Auch der westkanadische Bundesstaat British Columbia hat 2008 eine CO2-Steuer eingeführt. Umfragen zufolge sind die meisten Menschen dafür. "Der Schlüssel zum Erfolg sind Rückerstattungen", sagt Tzeporah Berman von der kanadischen Umweltorganisation Stand Earth. Einkommensschwache Bürger erhielten Steuererleichterungen.

Die Steuer, die auf alle fossilen Brennstoffe erhoben wird, wurde zunächst in einer Höhe von 10 kanadischen Dollar pro Tonne CO2 eingeführt. Jährlich sollte die Steuer um fünf Dollar steigen. "Als die CO2-Steuer 2012 eingefroren wurde, stiegen die Emissionen wieder", sagt Berman. Deshalb kündigte die Regierung von British Columbia in dieser Woche an, dass der Preis ab diesem Jahr wieder kontinuierlich steigen soll.

Für Tzeporah Berman ist die Steuer eine der wirksamsten Maßnahmen zur Emissionsminderung. "Zwischen 2008 und 2012 sank der Treibhausgasausstoß um 17 Prozent“, sagt sie. Im gleichen Zeitraum wuchs die Wirtschaft um 16 Prozent. Zum Erfolg der Steuer hat aus Sicht von Berman auch beigetragen, dass klar und transparent erläutert wurde, welche Investitionen die CO2-Steuer ermöglicht hat.

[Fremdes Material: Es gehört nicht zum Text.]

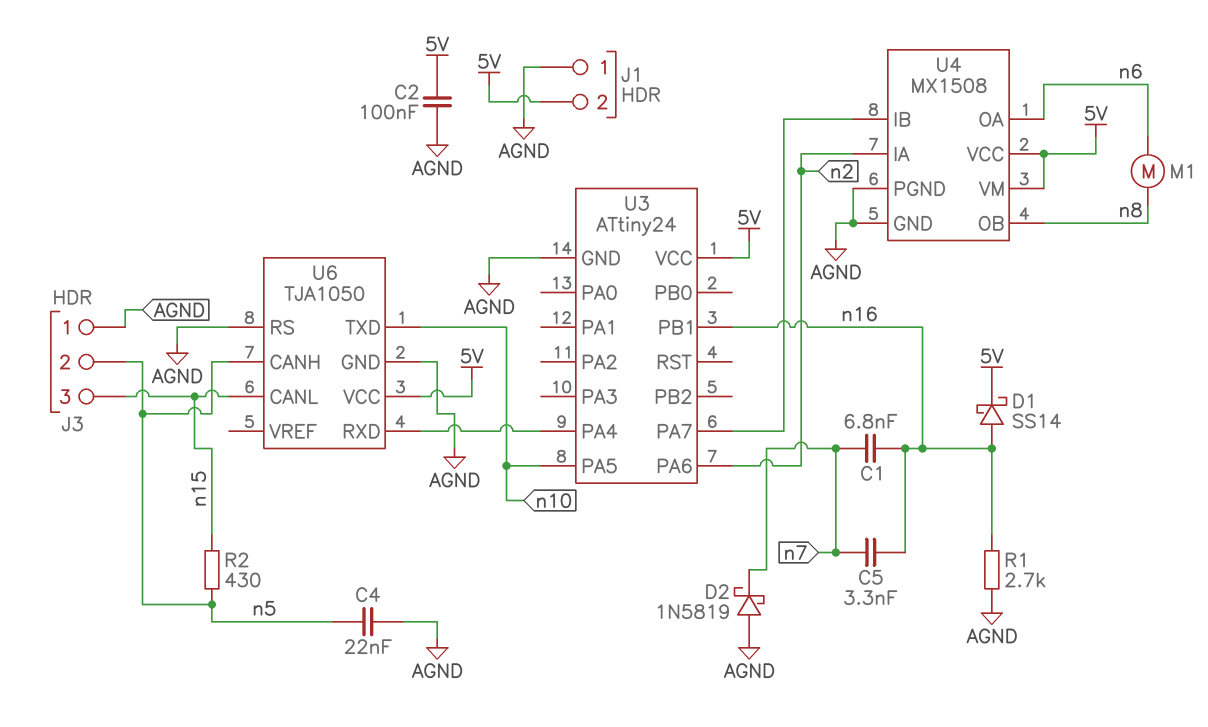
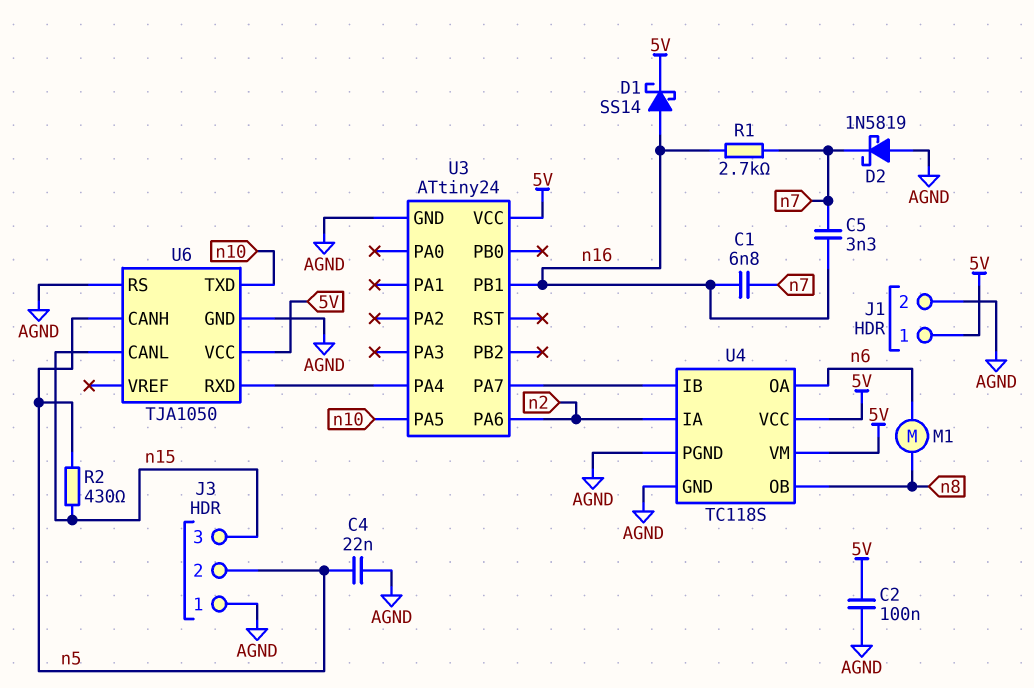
J1 pin 1: AGND -> 5V
J1 pin 2: 5V -> AGND
R1: 2.7k (AGND, n16) -> 2.7k (n7, n16)
U4: MX1508 -> TC118S

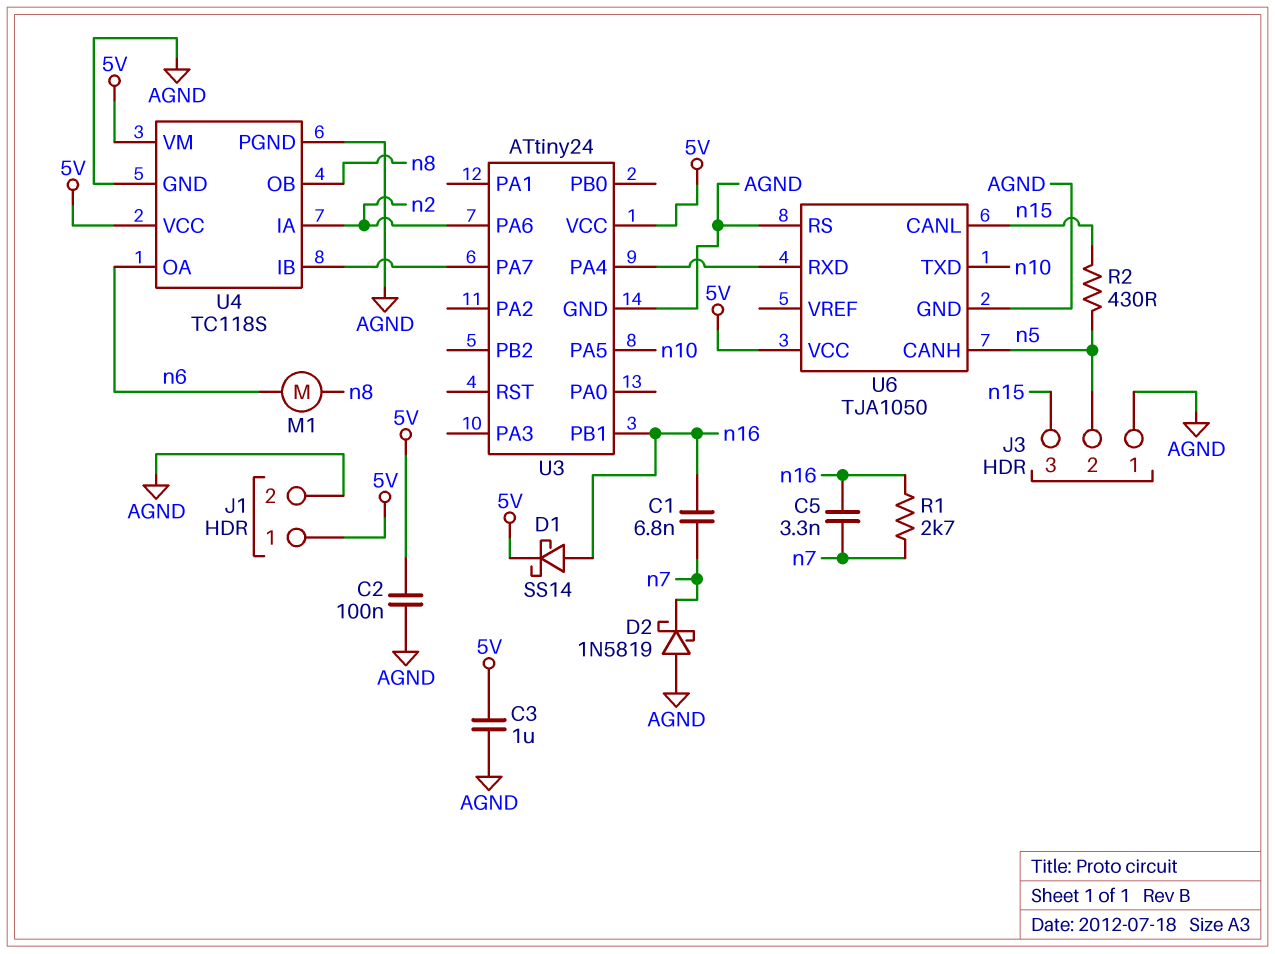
C3: none -> 1uF (5V, AGND)
C4: 22nF (AGND, n5) -> none

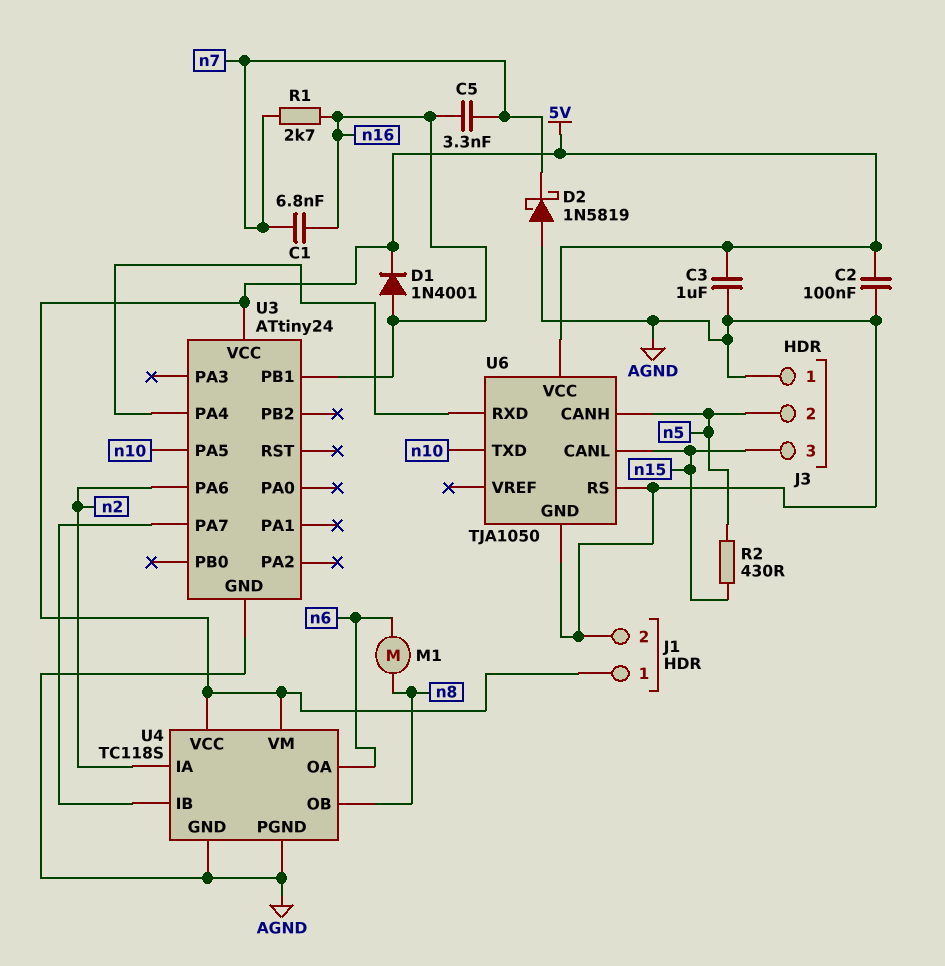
D1: schottky SS14 (A n16, K 5V) -> diode 1N4001 (A n16, K 5V)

Wie die Umverteilung funktioniert, zeigt auch Indien. 2015 wurden einkommensstarke Haushalte aufgerufen, freiwillig auf die staatlichen Zuschüsse für Gas, das zum Kochen verwendet wird, zu verzichten. Das Geld wollte die Regierung verwenden, um armen Familien in ländlichen Regionen Gasanschlüsse zu ermöglichen. Innerhalb eines Jahres gaben zehn Millionen Haushalte die Subventionen auf.

"Verbraucher und Bürger müssen verstehen, wofür eine CO2-Steuer verwendet wird, und spüren, wie sie davon profitieren", sagt Arunabha Ghosh vom indischen Thinkank Council on Energy, Environment and Water (CEEW). So könne Gerechtigkeit in die Klimapolitik Einzug halten.

Auch die Schweiz hat schon gute Erfahrungen mit dem Modell gemacht. Die Lenkungsabgabe wird seit 2008 auf fossile Brennstoffe wie Heizöl oder Erdgas erhoben: Ab 2018 ist ein Preis von 96 Franken (85 Euro) pro Tonne CO2 vorgesehen. Rund zwei Drittel der Einnahmen werden an die Bevölkerung und die Wirtschaft über soziale Sicherungssysteme zurückverteilt.

In Deutschland haben die Grünen ein "Energiegeld" vorgeschlagen, mit dem die CO2-Steuer an alle Bürger in gleicher Höhe zurückgezahlt werden soll. Finanzminister Olaf Scholz (SPD) ist jedoch strikt gegen eine "neue CO2-Bepreisung".